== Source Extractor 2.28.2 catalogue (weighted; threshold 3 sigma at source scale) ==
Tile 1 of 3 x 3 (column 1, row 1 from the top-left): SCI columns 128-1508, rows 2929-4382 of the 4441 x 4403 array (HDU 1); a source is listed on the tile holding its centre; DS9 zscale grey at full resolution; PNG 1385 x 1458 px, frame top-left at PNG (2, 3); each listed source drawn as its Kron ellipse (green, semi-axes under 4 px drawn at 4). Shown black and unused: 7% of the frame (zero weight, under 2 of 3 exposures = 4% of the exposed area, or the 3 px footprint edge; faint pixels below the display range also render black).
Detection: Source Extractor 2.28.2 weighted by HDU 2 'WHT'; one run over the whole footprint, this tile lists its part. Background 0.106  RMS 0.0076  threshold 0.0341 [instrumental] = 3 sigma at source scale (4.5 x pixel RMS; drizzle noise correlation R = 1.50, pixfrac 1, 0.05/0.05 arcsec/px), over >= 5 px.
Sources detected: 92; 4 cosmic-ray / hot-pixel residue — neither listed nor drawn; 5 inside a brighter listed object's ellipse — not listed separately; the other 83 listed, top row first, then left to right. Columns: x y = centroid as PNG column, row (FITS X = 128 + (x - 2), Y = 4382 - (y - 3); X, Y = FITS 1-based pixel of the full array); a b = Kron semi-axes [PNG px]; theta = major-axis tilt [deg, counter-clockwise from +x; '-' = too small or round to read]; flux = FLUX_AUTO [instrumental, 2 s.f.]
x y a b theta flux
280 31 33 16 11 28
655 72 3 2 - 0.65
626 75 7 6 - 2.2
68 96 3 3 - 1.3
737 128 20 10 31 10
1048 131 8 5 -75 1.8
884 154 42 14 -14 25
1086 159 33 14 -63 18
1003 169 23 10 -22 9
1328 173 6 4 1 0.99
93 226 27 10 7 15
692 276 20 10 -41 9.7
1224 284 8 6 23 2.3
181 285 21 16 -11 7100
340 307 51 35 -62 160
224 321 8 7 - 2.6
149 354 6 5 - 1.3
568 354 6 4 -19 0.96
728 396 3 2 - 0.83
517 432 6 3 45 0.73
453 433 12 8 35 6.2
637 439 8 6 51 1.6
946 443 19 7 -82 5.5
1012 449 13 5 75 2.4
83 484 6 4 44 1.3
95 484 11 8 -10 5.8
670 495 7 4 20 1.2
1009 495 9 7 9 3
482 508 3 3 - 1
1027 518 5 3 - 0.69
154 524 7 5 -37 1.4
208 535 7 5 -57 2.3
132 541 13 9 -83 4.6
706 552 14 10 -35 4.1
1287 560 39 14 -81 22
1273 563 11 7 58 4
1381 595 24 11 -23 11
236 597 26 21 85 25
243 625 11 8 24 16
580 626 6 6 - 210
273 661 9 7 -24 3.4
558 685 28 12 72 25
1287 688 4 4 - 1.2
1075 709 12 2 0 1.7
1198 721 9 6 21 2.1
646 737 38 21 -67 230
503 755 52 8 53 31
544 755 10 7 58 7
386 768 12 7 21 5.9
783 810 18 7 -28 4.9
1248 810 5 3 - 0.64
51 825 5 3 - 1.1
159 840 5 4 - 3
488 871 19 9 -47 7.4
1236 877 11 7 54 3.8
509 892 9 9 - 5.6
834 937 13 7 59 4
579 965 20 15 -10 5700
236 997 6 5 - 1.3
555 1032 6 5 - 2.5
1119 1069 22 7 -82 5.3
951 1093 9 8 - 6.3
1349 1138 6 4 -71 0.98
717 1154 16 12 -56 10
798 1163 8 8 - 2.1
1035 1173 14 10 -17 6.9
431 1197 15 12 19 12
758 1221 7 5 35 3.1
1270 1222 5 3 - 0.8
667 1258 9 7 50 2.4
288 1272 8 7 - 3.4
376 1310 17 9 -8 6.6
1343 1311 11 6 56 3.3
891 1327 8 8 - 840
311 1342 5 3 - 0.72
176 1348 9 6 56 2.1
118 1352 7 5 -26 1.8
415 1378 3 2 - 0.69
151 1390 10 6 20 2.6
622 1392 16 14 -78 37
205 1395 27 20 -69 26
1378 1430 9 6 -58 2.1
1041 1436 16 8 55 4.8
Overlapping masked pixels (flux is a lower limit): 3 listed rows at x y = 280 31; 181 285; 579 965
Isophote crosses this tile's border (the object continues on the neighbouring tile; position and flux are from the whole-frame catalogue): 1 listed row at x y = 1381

# # #

说出材料中有几行含有字符串“instrumental”，只回答这个数字。

2